[[ The input, beginning ]]

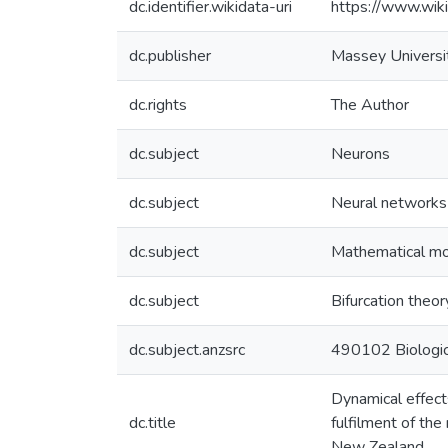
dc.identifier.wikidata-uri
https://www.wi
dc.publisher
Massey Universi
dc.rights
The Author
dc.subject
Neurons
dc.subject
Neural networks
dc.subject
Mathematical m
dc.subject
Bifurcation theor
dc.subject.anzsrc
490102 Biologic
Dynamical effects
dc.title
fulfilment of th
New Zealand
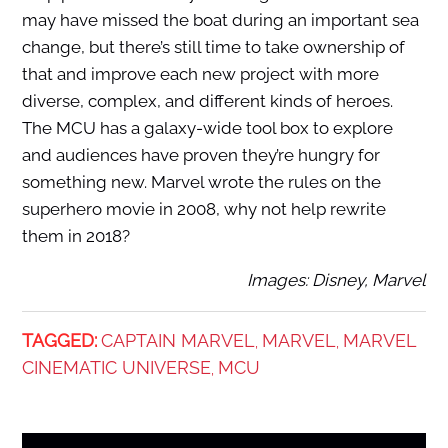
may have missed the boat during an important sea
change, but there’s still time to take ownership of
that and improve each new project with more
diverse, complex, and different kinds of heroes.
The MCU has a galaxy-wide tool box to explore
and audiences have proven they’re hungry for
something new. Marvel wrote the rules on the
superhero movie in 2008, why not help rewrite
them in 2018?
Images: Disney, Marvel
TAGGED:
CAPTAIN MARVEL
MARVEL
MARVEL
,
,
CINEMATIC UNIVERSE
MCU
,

[[ The input, end ]]
[[ The input, beginning ]]

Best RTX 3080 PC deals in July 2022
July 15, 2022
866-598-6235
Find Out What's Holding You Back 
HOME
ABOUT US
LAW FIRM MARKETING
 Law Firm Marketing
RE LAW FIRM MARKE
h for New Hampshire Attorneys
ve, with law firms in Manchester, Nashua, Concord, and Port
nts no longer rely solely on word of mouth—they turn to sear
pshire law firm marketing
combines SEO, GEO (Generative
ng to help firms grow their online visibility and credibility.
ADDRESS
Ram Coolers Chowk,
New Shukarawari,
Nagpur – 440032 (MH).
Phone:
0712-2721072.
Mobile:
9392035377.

[[ The input, end ]]

What is expected
Check each line above for "July" and please state only how many have it.

Task answer
2